Closed Mogost closed 4 years ago
Hi @Mogost,
I think it's better and safer for you to host the copy in your own package. The example is not updated frequently and I'd need to release a new package every time GH updates their API... which may be cumbersome. It's meant as a simple example only.
Including it in your package allows for on-demand update, you may update the schema as you see fit.
Ok. Thank you.
Maybe it will be useful for someone. Plus, I hope this will help more people learn about sgqlc. I created a small package sgqlc-schemas so that schemas for popular APIs can be easily installed and used without having to store them in code.
@Mogost nice! Could you send a PR to this repo linking to it from README file? Otherwise I can do it myself.
As for the repo, what about split into multiple packages? Not a huge overhead to have unused schemas, but is more scalable to host many APIs in the future
@Mogost nice! Could you send a PR to this repo linking to it from README file? Otherwise I can do it myself.

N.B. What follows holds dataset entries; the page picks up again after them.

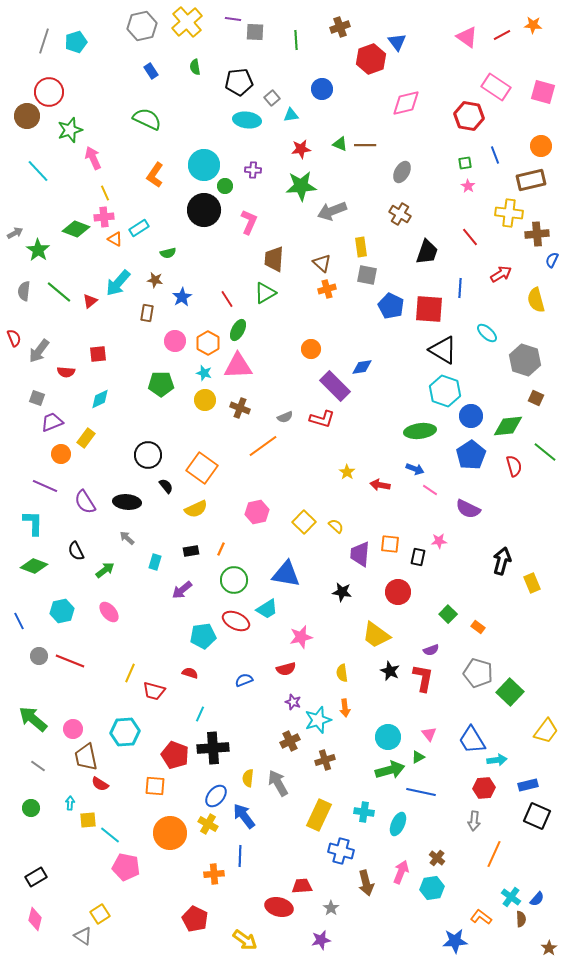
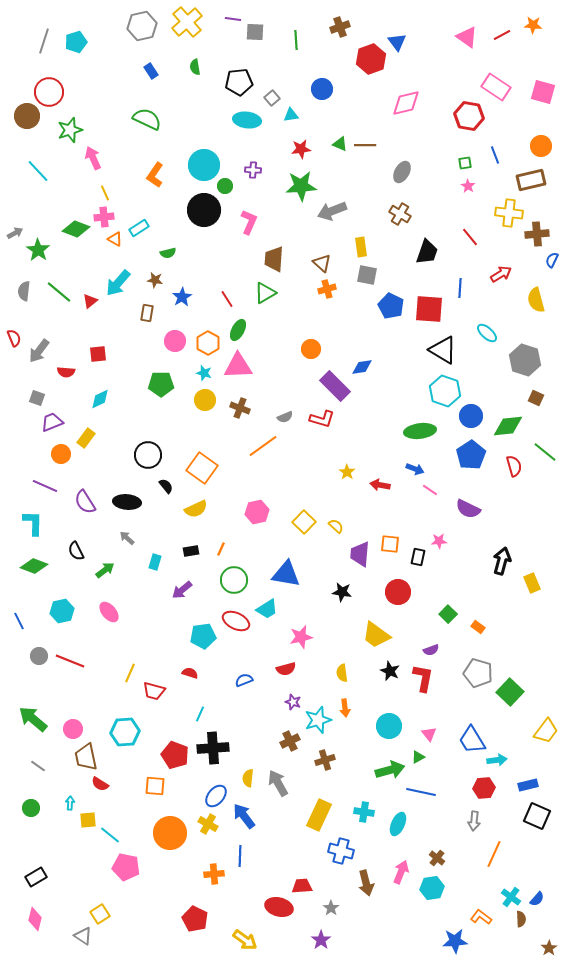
cyan circle at (388, 737): moved 1 px right, 11 px up
purple star at (321, 940): rotated 24 degrees counterclockwise
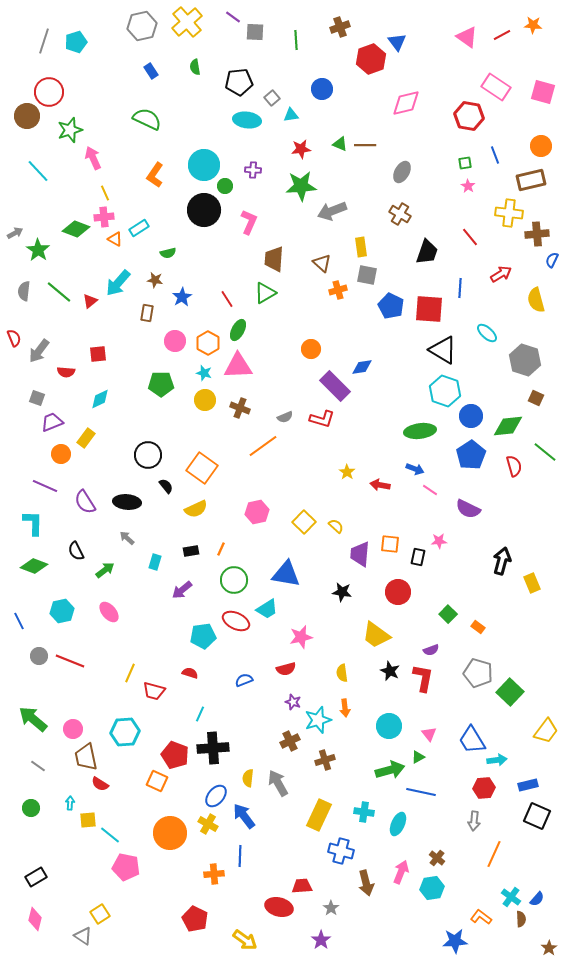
purple line at (233, 19): moved 2 px up; rotated 28 degrees clockwise
orange cross at (327, 289): moved 11 px right, 1 px down
orange square at (155, 786): moved 2 px right, 5 px up; rotated 20 degrees clockwise
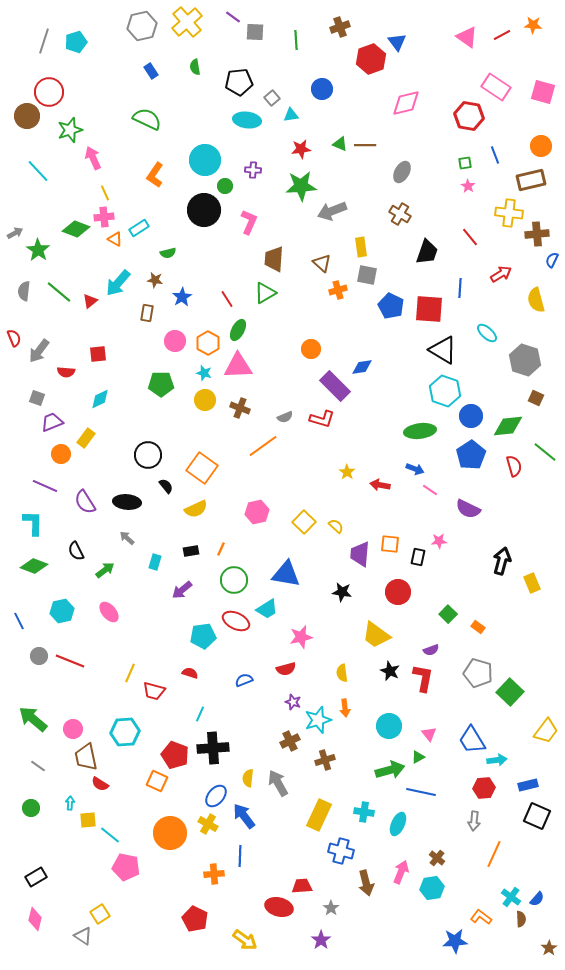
cyan circle at (204, 165): moved 1 px right, 5 px up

Please change the README yourself, as you see fit.
As for the repo, what about split into multiple packages? Not a huge overhead to have unused schemas, but is more scalable to host many APIs in the future
As for this, I was thinking about separation. But at the current moment it seems to me much easier to maintain one repository with schemas than a whole set of repositories. The separation would make sense if the schemas were written by hand. But since they are generated automatically, I am thinking about updating them automatically without human intervention. This process can most likely be fully automated thanks to Github actions.
Thank you for your efforts. I tried using this library to work with the GitHub API and everything works fine! I see that the project already has a GitHub scheme here. But this code is included as an example and not persist in build package and I have to copy it to my project. Is it possible to avoid copying and include it in the package (so that we can just import it)?